(Text provided)

Ottawa Citizen

An outpouring of rage, solidarity and strength

- SUE MONTGOMERY

During the Jian Ghomeshi scandal, I impulsivel­y and angrily composed a 140-character tweet with the hashtag #BeenRapedN­everReport­ed.

I tweeted that I had been raped and never reported it. I tweeted about sexual abuse at the hands of my grandfathe­r and how the police didn’t believe me.

Suddenly and ironically, Ghomeshi and his narcissist­ic ways were drowned out by a tsunami of rape victims’ voices from around the globe.

Thousands, if not millions, of women — and some men — used the hashtag to compress years of pain and shame into a short, powerful statement. There was no need — or space — to go into the gory details or name names. It was enough, it seemed, to just name the crime.

We witnessed a virtual outpouring of pent-up rage and with it, a gathering storm of solidarity and strength. “If you’re nervous to post to #BeenRapedN­everReport­ed, yes it’s terrifying, but equally liberating and powerful. Set the shame free,” one woman tweeted.

Since that initial tweet a month ago, the hashtag has been translated into French and Spanish and many other languages.

I have spoken to news outlets in France, England, the United States and across Canada, with women brought into the discussion from India, Pakistan and Kenya.

People still not ready to put their stories on social media have emailed me to share their pain. Some for the first time. And they feel relieved. Lighter.

Others, like a father whose daughter was recently raped during her first year at university but whose assailants were believed over her, are drowning in despair over a system that fails women.

“It’s no wonder women stay quiet,” he wrote. “I don’t know what to tell her.”

(End Text provided)

• [Actions to take]:
(a) Answer these from the column:
(i) What hashtag did the writer use in the tweet?
(ii) Which two languages are named as ones the hashtag has been translated into?
(iii) From which countries were women brought into the discussion?
(b) Translate this sentence from the column into Spanish: "People still not ready to put their stories on social media have emailed me to share their pain."
The listing that comes next is from a separate source and has no connection to the column.

(Extracted information)

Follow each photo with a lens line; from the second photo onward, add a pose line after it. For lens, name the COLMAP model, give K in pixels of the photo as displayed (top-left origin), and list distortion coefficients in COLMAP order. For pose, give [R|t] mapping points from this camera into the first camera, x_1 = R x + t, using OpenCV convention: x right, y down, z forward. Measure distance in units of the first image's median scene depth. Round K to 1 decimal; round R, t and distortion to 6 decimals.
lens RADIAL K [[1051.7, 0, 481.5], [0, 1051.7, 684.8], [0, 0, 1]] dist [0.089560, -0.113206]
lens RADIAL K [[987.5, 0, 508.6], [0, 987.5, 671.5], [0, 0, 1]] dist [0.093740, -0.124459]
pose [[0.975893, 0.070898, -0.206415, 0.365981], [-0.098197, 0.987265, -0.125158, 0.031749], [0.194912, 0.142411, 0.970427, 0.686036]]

(End Extracted information)
(Extracted information)

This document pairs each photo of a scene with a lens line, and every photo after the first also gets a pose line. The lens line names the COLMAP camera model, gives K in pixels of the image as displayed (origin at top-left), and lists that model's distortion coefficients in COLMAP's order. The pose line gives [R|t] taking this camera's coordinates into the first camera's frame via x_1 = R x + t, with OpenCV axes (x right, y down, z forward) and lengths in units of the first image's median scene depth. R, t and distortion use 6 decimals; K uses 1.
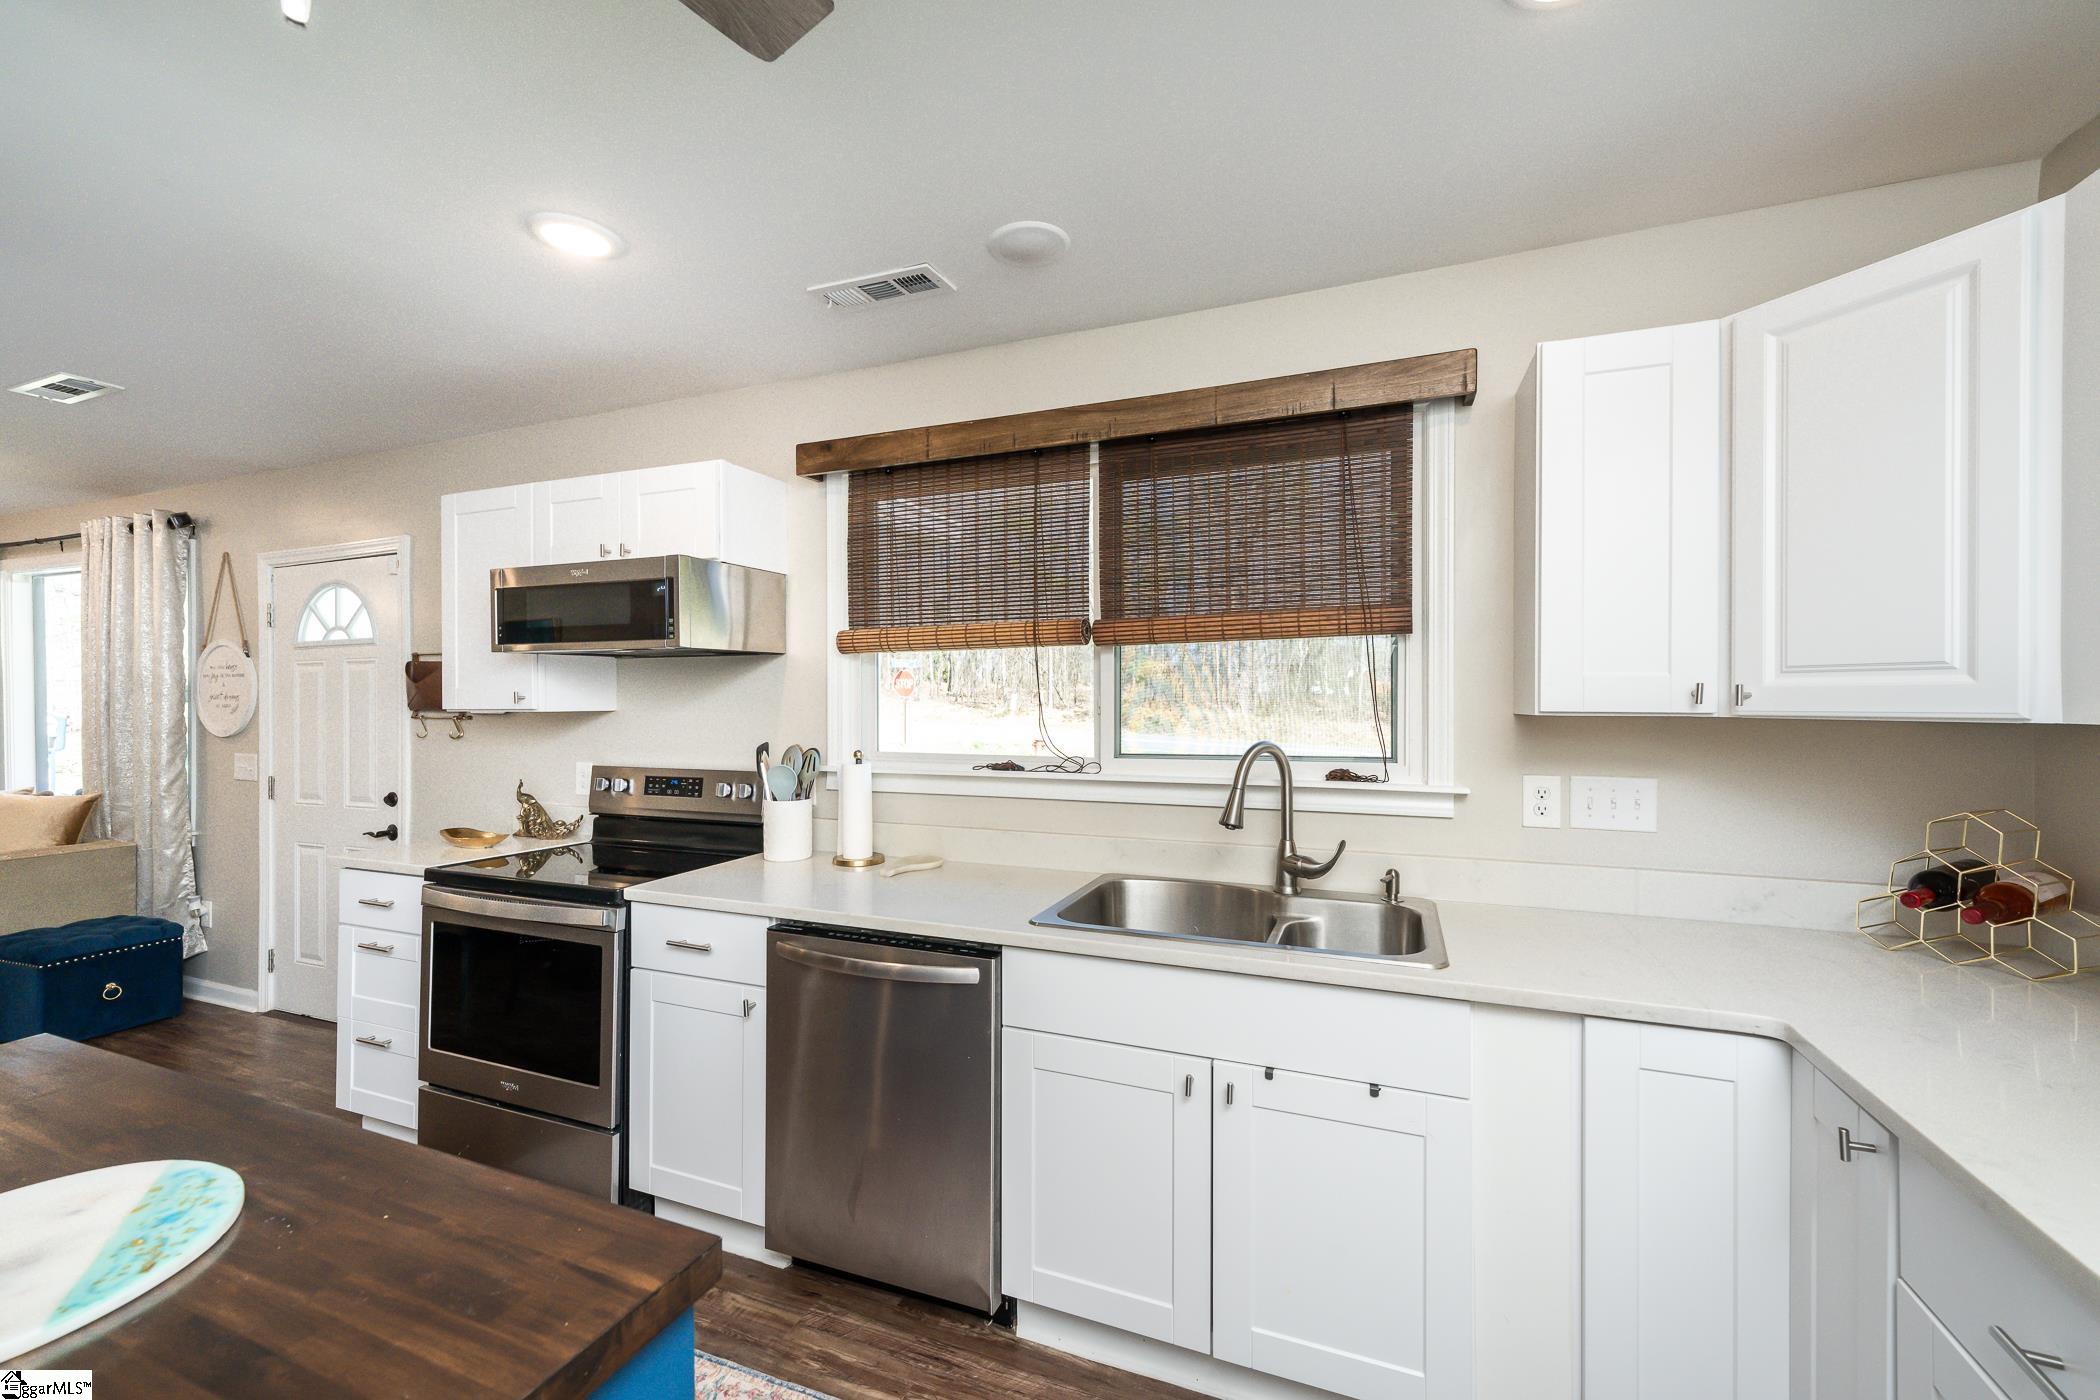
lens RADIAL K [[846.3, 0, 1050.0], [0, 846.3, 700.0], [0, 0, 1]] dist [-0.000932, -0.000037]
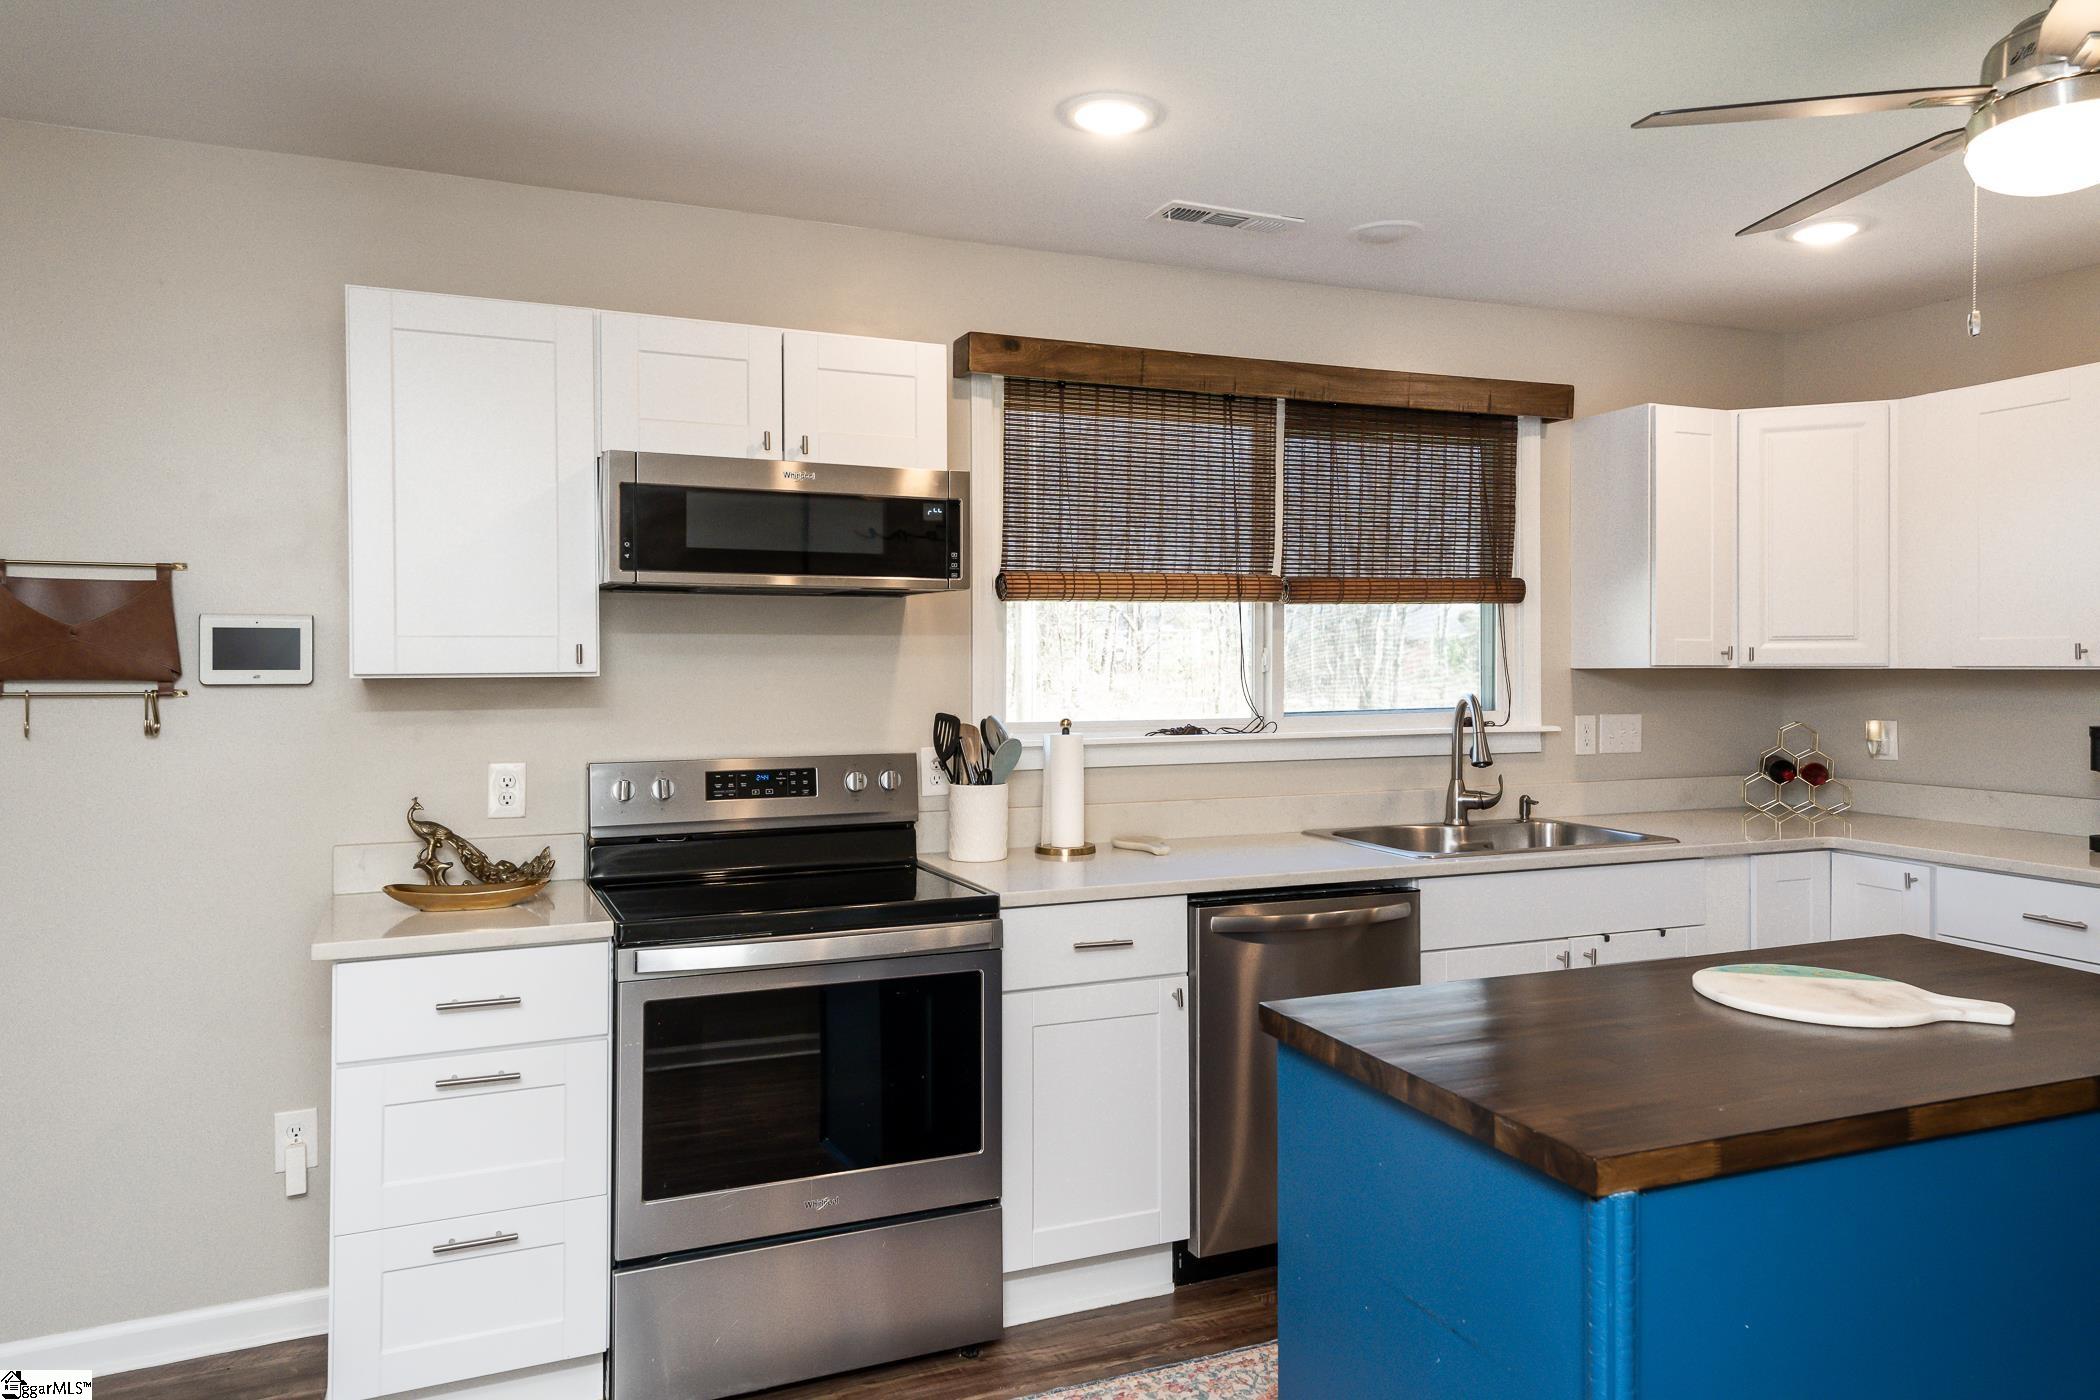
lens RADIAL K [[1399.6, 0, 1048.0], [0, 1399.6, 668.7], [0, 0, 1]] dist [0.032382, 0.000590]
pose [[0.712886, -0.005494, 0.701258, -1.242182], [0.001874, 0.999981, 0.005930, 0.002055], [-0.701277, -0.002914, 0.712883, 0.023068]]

(End Extracted information)

• [Written responses]:
(a)
(i) #BeenRapedNeverReported
(ii) French and Spanish
(iii) India, Pakistan and Kenya

(b) Personas que todavía no están listas para publicar sus historias en las redes sociales me han escrito por correo electrónico para compartir su dolor.